YOUR GOAL
Among the lines below, restate word for word only those from the line with "(589, 269) = (317, 243): lettuce" through the line with "(495, 299) = (446, 305): yellow", with both end lines kept.

RECORDED INFORMATION
---
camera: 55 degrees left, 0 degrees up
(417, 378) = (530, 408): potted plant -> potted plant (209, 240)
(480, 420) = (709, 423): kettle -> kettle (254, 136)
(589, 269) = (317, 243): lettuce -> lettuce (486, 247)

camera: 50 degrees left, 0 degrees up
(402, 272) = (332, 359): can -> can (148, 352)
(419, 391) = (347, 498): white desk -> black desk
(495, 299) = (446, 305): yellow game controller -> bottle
---
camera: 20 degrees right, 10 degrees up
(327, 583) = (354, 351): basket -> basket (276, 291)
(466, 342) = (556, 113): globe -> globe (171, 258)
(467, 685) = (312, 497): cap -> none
---
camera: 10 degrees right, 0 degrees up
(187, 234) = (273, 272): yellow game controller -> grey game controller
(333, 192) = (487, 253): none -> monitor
---
WRITTEN RESPONSE
(589, 269) = (317, 243): lettuce -> lettuce (486, 247)

camera: 50 degrees left, 0 degrees up
(402, 272) = (332, 359): can -> can (148, 352)
(419, 391) = (347, 498): white desk -> black desk
(495, 299) = (446, 305): yellow game controller -> bottle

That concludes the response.